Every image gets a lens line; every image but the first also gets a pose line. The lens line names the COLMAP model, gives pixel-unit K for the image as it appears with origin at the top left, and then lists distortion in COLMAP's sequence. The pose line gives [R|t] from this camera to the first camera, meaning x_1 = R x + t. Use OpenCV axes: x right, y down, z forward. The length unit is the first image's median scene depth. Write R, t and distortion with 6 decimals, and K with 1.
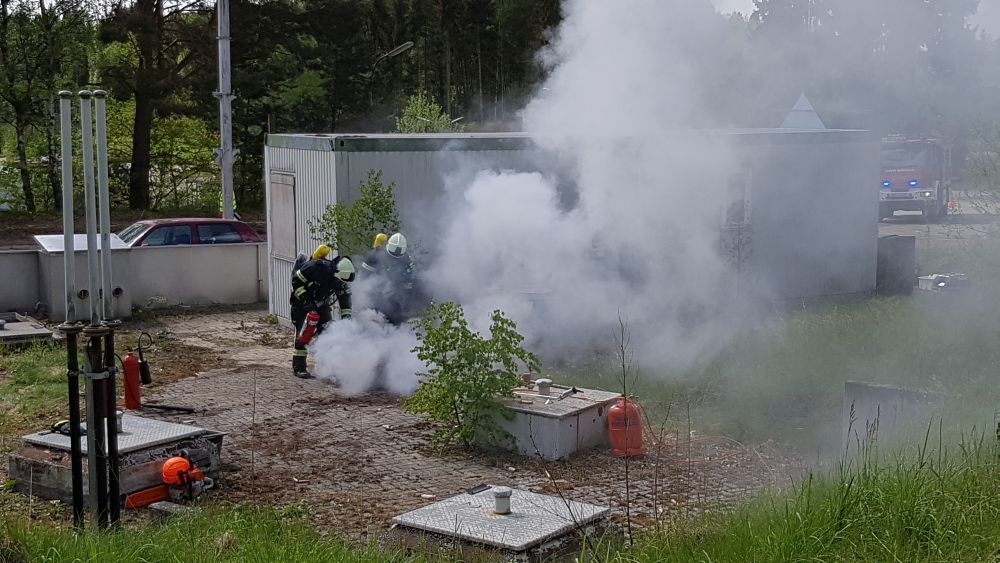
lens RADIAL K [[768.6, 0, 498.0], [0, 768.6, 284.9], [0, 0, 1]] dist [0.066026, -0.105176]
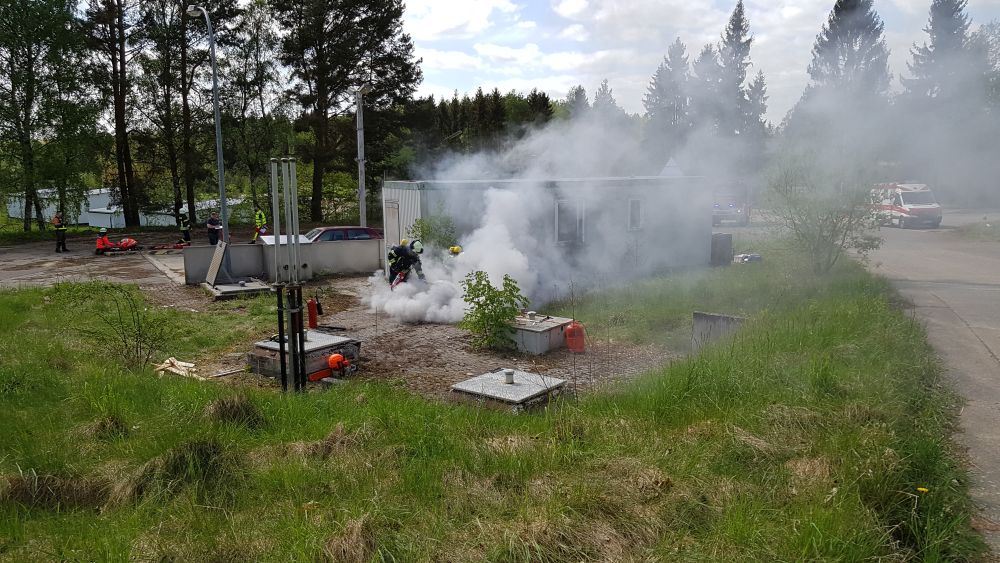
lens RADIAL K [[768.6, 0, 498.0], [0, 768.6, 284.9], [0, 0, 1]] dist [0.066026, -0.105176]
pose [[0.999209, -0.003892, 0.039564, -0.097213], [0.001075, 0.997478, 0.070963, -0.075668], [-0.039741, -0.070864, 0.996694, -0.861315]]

....

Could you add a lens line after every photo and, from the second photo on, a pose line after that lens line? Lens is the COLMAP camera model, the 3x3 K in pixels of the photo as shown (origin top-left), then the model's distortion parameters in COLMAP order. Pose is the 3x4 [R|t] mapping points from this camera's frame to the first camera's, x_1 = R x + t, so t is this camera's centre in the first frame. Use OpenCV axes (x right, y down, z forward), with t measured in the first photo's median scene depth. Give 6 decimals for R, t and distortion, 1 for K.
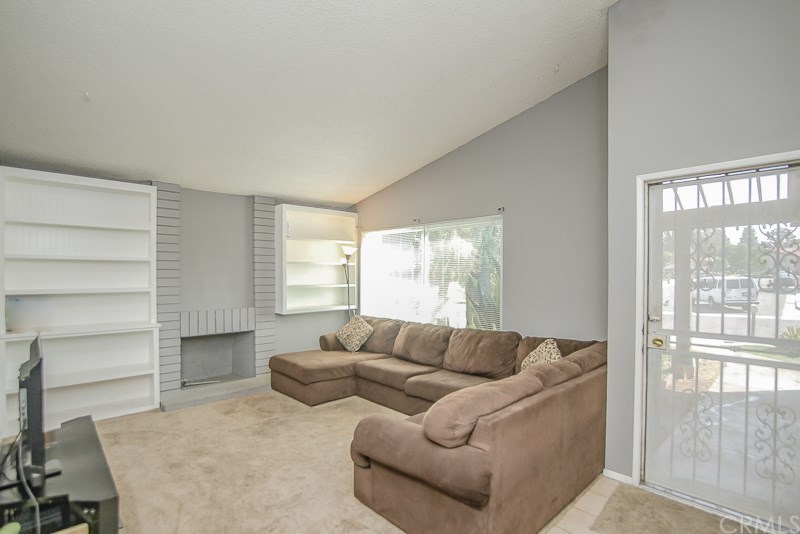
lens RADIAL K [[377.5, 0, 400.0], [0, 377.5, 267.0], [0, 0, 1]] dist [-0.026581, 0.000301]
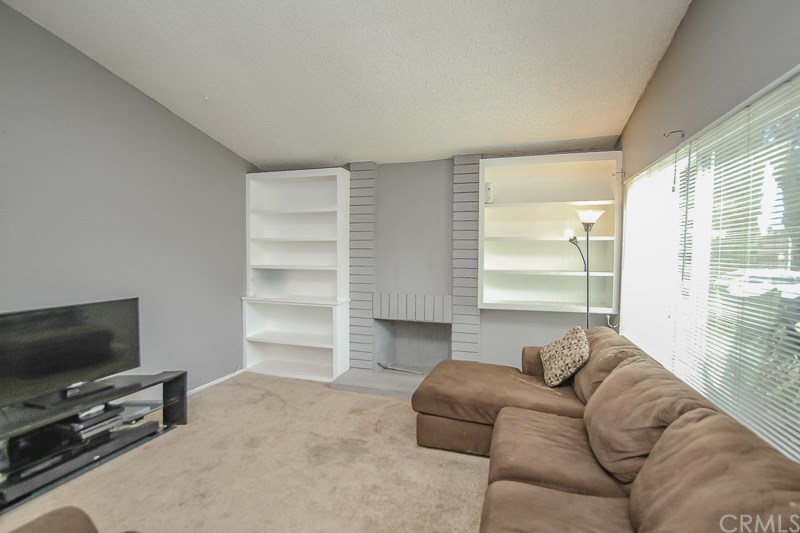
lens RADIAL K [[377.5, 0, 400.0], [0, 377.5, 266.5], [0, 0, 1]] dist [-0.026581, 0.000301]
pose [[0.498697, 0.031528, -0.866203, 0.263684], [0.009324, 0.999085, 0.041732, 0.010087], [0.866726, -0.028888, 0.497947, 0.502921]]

....

Copy out the material word for word, starting at the line that contains "Every image gets" and running through the line that contains "-0.070864, 0.996694, -0.861315]]", with both of those lines included. Leave the pictures out.

*Reply to the exercise:*
Every image gets a lens line; every image but the first also gets a pose line. The lens line names the COLMAP model, gives pixel-unit K for the image as it appears with origin at the top left, and then lists distortion in COLMAP's sequence. The pose line gives [R|t] from this camera to the first camera, meaning x_1 = R x + t. Use OpenCV axes: x right, y down, z forward. The length unit is the first image's median scene depth. Write R, t and distortion with 6 decimals, and K with 1.
lens RADIAL K [[768.6, 0, 498.0], [0, 768.6, 284.9], [0, 0, 1]] dist [0.066026, -0.105176]
lens RADIAL K [[768.6, 0, 498.0], [0, 768.6, 284.9], [0, 0, 1]] dist [0.066026, -0.105176]
pose [[0.999209, -0.003892, 0.039564, -0.097213], [0.001075, 0.997478, 0.070963, -0.075668], [-0.039741, -0.070864, 0.996694, -0.861315]]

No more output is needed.